+++ Record list
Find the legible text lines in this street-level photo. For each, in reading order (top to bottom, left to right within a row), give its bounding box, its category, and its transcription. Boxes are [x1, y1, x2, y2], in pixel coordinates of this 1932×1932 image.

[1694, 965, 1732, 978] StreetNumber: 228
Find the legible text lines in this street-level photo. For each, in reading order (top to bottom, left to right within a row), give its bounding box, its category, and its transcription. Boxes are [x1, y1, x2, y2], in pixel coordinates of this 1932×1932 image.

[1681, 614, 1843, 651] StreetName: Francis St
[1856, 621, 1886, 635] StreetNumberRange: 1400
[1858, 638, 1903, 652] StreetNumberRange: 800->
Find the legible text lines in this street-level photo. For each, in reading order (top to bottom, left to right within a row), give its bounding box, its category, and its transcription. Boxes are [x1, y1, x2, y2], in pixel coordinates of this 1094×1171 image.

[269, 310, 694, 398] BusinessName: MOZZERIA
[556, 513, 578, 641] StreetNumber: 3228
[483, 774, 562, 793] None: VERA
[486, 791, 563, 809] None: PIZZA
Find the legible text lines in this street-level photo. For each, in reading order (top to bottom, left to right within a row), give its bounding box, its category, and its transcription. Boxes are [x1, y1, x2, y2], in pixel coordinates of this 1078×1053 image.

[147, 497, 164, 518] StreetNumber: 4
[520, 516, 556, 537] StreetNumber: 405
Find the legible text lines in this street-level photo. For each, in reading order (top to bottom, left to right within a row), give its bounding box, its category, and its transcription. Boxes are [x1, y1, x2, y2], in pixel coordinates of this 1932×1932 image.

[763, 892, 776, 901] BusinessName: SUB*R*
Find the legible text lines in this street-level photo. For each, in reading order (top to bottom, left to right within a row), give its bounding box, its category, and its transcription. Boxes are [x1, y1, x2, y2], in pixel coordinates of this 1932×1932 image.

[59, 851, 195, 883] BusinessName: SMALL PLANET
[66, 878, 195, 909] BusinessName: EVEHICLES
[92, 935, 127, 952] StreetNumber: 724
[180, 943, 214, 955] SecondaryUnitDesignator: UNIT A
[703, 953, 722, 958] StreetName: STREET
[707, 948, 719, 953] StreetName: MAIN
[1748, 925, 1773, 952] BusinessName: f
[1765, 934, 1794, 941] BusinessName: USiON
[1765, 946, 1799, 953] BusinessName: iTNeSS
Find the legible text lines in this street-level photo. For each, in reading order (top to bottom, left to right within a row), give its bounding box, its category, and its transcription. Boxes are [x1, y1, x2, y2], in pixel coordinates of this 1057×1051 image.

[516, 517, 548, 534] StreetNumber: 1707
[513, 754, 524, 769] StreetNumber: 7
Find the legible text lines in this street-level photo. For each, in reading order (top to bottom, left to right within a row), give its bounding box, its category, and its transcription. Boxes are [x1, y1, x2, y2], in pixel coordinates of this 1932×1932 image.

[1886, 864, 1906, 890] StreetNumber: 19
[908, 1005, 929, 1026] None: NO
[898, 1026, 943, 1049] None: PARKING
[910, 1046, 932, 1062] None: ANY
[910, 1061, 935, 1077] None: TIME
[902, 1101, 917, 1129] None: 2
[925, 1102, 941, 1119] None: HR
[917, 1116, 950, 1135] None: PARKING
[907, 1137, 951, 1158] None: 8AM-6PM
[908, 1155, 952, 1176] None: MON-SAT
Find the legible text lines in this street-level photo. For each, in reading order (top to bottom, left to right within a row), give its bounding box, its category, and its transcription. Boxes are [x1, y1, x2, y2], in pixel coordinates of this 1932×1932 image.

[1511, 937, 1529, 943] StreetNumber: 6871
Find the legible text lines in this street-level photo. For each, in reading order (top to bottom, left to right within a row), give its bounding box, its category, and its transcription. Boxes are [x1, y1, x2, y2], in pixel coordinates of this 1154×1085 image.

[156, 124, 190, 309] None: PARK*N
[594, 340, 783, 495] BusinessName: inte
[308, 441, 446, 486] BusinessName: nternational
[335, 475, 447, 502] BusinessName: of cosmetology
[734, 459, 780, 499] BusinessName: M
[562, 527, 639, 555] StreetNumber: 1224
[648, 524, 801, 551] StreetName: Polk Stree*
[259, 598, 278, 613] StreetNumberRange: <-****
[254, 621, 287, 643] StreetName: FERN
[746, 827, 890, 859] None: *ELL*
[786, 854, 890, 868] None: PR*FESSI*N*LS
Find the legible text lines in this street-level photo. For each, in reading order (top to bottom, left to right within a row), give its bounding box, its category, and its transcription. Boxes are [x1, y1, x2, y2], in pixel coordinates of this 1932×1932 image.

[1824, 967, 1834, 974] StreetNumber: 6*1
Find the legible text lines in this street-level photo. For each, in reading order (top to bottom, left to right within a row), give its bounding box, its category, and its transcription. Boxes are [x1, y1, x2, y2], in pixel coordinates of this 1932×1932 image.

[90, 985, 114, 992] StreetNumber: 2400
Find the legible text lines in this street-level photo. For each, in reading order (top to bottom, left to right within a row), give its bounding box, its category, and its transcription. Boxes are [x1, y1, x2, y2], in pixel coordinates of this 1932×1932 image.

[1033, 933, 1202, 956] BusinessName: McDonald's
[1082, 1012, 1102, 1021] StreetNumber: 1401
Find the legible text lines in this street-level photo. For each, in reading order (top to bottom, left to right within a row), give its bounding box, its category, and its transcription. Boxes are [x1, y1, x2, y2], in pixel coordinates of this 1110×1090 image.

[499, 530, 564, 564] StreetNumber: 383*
++++++
■ Task prompt ■
Copy out every row above line for line, with no changes to any character.

■ Final answer ■
Find the legible text lines in this street-level photo. For each, in reading order (top to bottom, left to right within a row), give its bounding box, its category, and its transcription. Boxes are [x1, y1, x2, y2], in pixel coordinates of this 1932×1932 image.

[1694, 965, 1732, 978] StreetNumber: 228
Find the legible text lines in this street-level photo. For each, in reading order (top to bottom, left to right within a row), give its bounding box, its category, and its transcription. Boxes are [x1, y1, x2, y2], in pixel coordinates of this 1932×1932 image.

[1681, 614, 1843, 651] StreetName: Francis St
[1856, 621, 1886, 635] StreetNumberRange: 1400
[1858, 638, 1903, 652] StreetNumberRange: 800->
Find the legible text lines in this street-level photo. For each, in reading order (top to bottom, left to right within a row), give its bounding box, its category, and its transcription. Boxes are [x1, y1, x2, y2], in pixel coordinates of this 1094×1171 image.

[269, 310, 694, 398] BusinessName: MOZZERIA
[556, 513, 578, 641] StreetNumber: 3228
[483, 774, 562, 793] None: VERA
[486, 791, 563, 809] None: PIZZA
Find the legible text lines in this street-level photo. For each, in reading order (top to bottom, left to right within a row), give its bounding box, its category, and its transcription. Boxes are [x1, y1, x2, y2], in pixel coordinates of this 1078×1053 image.

[147, 497, 164, 518] StreetNumber: 4
[520, 516, 556, 537] StreetNumber: 405
Find the legible text lines in this street-level photo. For each, in reading order (top to bottom, left to right within a row), give its bounding box, its category, and its transcription. Boxes are [x1, y1, x2, y2], in pixel coordinates of this 1932×1932 image.

[763, 892, 776, 901] BusinessName: SUB*R*
Find the legible text lines in this street-level photo. For each, in reading order (top to bottom, left to right within a row), give its bounding box, its category, and its transcription. Boxes are [x1, y1, x2, y2], in pixel coordinates of this 1932×1932 image.

[59, 851, 195, 883] BusinessName: SMALL PLANET
[66, 878, 195, 909] BusinessName: EVEHICLES
[92, 935, 127, 952] StreetNumber: 724
[180, 943, 214, 955] SecondaryUnitDesignator: UNIT A
[703, 953, 722, 958] StreetName: STREET
[707, 948, 719, 953] StreetName: MAIN
[1748, 925, 1773, 952] BusinessName: f
[1765, 934, 1794, 941] BusinessName: USiON
[1765, 946, 1799, 953] BusinessName: iTNeSS
Find the legible text lines in this street-level photo. For each, in reading order (top to bottom, left to right within a row), give its bounding box, its category, and its transcription. Boxes are [x1, y1, x2, y2], in pixel coordinates of this 1057×1051 image.

[516, 517, 548, 534] StreetNumber: 1707
[513, 754, 524, 769] StreetNumber: 7
Find the legible text lines in this street-level photo. For each, in reading order (top to bottom, left to right within a row), give its bounding box, its category, and its transcription. Boxes are [x1, y1, x2, y2], in pixel coordinates of this 1932×1932 image.

[1886, 864, 1906, 890] StreetNumber: 19
[908, 1005, 929, 1026] None: NO
[898, 1026, 943, 1049] None: PARKING
[910, 1046, 932, 1062] None: ANY
[910, 1061, 935, 1077] None: TIME
[902, 1101, 917, 1129] None: 2
[925, 1102, 941, 1119] None: HR
[917, 1116, 950, 1135] None: PARKING
[907, 1137, 951, 1158] None: 8AM-6PM
[908, 1155, 952, 1176] None: MON-SAT
Find the legible text lines in this street-level photo. For each, in reading order (top to bottom, left to right within a row), give its bounding box, its category, and its transcription. Boxes are [x1, y1, x2, y2], in pixel coordinates of this 1932×1932 image.

[1511, 937, 1529, 943] StreetNumber: 6871
Find the legible text lines in this street-level photo. For each, in reading order (top to bottom, left to right within a row), give its bounding box, its category, and its transcription. Boxes are [x1, y1, x2, y2], in pixel coordinates of this 1154×1085 image.

[156, 124, 190, 309] None: PARK*N
[594, 340, 783, 495] BusinessName: inte
[308, 441, 446, 486] BusinessName: nternational
[335, 475, 447, 502] BusinessName: of cosmetology
[734, 459, 780, 499] BusinessName: M
[562, 527, 639, 555] StreetNumber: 1224
[648, 524, 801, 551] StreetName: Polk Stree*
[259, 598, 278, 613] StreetNumberRange: <-****
[254, 621, 287, 643] StreetName: FERN
[746, 827, 890, 859] None: *ELL*
[786, 854, 890, 868] None: PR*FESSI*N*LS
Find the legible text lines in this street-level photo. For each, in reading order (top to bottom, left to right within a row), give its bounding box, its category, and its transcription. Boxes are [x1, y1, x2, y2], in pixel coordinates of this 1932×1932 image.

[1824, 967, 1834, 974] StreetNumber: 6*1
Find the legible text lines in this street-level photo. For each, in reading order (top to bottom, left to right within a row), give its bounding box, its category, and its transcription. Boxes are [x1, y1, x2, y2], in pixel coordinates of this 1932×1932 image.

[90, 985, 114, 992] StreetNumber: 2400
Find the legible text lines in this street-level photo. For each, in reading order (top to bottom, left to right within a row), give its bounding box, its category, and its transcription. Boxes are [x1, y1, x2, y2], in pixel coordinates of this 1932×1932 image.

[1033, 933, 1202, 956] BusinessName: McDonald's
[1082, 1012, 1102, 1021] StreetNumber: 1401
Find the legible text lines in this street-level photo. For each, in reading order (top to bottom, left to right within a row), give its bounding box, its category, and its transcription. Boxes are [x1, y1, x2, y2], in pixel coordinates of this 1110×1090 image.

[499, 530, 564, 564] StreetNumber: 383*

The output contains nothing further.